A change to the tax code, set to take effect with the 2022 tax year, was designed to make sure that people who receive earnings via Venmo, Etsy or other third-party payment and credit systems accurately report their income to the Internal Revenue Service when filing their tax returns.
Under the rethought rules, the idea was the government would recoup the $7 trillion believed to be owed that wasn’t being collected, according to The New York Times, by requiring the payment systems to report to the government funds totaling more than $600 that flow through an individual’s account.
But at the last minute, the IRS agreed to delay the new paperwork requirement, citing “taxpayer confusion, lack of clear guidance … and impact on the upcoming filing season,” the agency said.
That doesn’t mean you’re off the hook for reporting earnings paid electronically through third-party networks when you file your 2022 taxes. What it does mean is you now have a chance to familiarize yourself with the new rule and prepare to file your 2023 taxes with confidence.
What Is Form 1099-K?
An IRS 1099 form is used to report the ways people make money, other than from traditional jobs. The agency has a variety of 1099 forms, and one of them is the 1099-K.
Currently, if you receive more than $20,000 via at least 200 individual transactions through credit card or third-party payments, you’ll receive a 1099-K form. That will change for the 2023 tax year when the payments total at least $600 on any number of transactions. (According to TurboTax, there is no minimum threshold for debit/credit card transactions.)
This will impact you, for instance, if you sell homemade goods via Etsy. If your buyers order seven pieces of your art for $100 each, for example, Etsy will issue you a 1099-K form.
Note that some states currently have their own rules that require receipt of a 1099-K if gross sales reach certain levels. The minimum in some of those locales already is $600, so this federal form change won’t faze some sellers when it takes effect next filing season.
Other types of 1099 forms include the 1099-DIV if you’re received dividends or other investment payments; the 1099-G for government payments, including unemployment and state or local tax refunds; and the 1099-NEC for freelance workers.
How Does Venmo Fit Into This?
Venmo has become the go-to for millions of people who want to easily send money to friends and family or to pay for services.
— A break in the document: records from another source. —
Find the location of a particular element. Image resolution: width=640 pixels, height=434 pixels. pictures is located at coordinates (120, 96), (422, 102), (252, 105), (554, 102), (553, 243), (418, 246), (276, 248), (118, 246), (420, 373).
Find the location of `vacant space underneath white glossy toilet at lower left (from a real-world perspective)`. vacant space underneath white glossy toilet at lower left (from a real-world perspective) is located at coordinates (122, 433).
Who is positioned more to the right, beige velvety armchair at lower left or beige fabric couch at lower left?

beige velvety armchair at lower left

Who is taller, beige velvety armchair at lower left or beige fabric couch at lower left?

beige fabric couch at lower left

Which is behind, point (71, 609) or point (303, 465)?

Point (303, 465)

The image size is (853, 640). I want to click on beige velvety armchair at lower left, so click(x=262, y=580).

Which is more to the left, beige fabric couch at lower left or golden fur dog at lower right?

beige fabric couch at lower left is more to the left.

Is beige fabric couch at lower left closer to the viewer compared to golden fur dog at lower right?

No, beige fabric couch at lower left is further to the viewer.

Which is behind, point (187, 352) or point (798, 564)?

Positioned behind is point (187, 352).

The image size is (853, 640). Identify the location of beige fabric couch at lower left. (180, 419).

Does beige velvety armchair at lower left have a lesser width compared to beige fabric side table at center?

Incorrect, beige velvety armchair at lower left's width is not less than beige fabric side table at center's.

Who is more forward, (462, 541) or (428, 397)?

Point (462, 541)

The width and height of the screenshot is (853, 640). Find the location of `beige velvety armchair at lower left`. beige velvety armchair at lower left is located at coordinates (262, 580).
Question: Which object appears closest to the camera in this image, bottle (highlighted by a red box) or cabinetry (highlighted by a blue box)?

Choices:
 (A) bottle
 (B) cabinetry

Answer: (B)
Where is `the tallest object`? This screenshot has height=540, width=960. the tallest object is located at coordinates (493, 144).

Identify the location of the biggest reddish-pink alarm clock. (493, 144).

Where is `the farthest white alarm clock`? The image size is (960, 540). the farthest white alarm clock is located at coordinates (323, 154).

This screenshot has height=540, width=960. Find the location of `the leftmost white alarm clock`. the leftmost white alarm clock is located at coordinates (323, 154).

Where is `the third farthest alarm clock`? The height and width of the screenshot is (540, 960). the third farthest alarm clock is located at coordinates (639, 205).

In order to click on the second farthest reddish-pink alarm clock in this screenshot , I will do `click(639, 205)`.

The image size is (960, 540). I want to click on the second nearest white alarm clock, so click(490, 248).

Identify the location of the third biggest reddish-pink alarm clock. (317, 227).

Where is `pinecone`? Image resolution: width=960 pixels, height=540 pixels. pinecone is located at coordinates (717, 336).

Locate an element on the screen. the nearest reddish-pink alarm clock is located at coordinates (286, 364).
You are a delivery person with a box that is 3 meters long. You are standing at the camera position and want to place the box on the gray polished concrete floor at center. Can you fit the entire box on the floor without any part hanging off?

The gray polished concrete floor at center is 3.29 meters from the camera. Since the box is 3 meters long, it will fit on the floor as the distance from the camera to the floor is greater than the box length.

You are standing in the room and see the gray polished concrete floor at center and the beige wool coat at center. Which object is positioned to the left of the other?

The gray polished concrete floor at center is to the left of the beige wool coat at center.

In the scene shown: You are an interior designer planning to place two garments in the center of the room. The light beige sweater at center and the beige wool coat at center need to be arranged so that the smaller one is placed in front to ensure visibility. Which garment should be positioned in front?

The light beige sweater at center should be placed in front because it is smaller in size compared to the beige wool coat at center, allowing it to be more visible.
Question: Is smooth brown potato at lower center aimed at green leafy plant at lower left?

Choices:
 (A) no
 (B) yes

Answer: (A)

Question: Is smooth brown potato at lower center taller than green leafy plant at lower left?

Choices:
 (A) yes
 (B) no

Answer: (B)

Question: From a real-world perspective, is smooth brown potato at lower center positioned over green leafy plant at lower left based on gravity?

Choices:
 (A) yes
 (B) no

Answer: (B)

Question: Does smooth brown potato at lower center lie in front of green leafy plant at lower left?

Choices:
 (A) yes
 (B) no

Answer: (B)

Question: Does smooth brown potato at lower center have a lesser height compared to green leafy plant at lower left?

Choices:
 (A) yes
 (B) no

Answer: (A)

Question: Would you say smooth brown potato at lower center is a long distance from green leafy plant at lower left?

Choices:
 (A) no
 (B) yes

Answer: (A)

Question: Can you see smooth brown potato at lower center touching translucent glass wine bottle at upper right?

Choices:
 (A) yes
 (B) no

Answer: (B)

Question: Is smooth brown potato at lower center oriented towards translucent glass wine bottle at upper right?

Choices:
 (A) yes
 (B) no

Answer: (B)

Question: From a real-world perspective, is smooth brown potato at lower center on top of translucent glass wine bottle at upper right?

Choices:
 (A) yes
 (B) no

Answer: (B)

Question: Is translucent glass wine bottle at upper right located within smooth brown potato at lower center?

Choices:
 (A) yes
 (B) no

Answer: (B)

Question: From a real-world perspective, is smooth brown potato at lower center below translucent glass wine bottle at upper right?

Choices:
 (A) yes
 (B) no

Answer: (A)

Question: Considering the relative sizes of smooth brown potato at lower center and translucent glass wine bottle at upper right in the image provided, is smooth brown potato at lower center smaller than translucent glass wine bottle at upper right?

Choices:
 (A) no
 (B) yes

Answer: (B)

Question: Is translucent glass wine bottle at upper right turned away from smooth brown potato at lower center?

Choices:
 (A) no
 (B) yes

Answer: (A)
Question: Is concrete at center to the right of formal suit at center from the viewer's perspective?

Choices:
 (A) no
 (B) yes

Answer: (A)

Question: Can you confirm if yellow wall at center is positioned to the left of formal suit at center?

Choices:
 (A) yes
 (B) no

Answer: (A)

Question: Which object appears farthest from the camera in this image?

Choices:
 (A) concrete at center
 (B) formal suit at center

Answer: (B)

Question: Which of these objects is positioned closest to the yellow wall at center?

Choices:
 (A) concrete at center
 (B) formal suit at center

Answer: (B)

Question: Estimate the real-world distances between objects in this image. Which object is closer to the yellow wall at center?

For example, in just a few days, you might receive money for your birthday from your sister, pay the dog groomer or babysitter, reimburse your friend for your share of a group wedding gift, get paid by someone who bought the old coffee table you no longer want or bill a bride $150 for making her wedding veil. All by using Venmo.
You’ll notice there is a mix of personal and business transactions. And now that you’re on the 1099-K clock, you’re going to need to keep very good records of the money that goes in and out of your Venmo account. Venmo transactions aren’t the only ones subject to the law. Doing business with PayPal, Stripe and Upwork, for instance, also triggers the reporting mechanism.
What To Do Now
The IRS doesn’t expect you to pay taxes on the $25 your sister sends for your birthday, but accurate record-keeping is crucial. Now is the time to start separating those personal and business transactions. Both PayPal and Venmo allow you to have business and personal accounts, making it easy for you to differentiate your income for goods and services from the money your buddy reimburses you after a night of bowling.
At the same time, it’s important to keep records that back up the money going in and out of your third-party accounts. Whether you use bookkeeping software or the old paper file method, you’ll need to document what the money was received for through copies of invoices you issue.
When you pay the janitorial service for cleaning the office after hours via Venmo, you’ll want to ask for an invoice to have for your records for a deduction. Don’t just send the money via Venmo or another third-party app without documentation.
The Bottom Line
If you accept credit/debit or third-party payments for your goods and services, the IRS always has expected you to report the income — even if it’s less than $600 — on your tax returns.
The new law that takes effect with 2023 earnings doesn’t change that. It does heighten your responsibility to keep good records about the money you take in. You’ll want to make sure you aren’t being taxed on that birthday or bowling money. Your tax advisor should be able to answer questions you have about the new 1099-K form.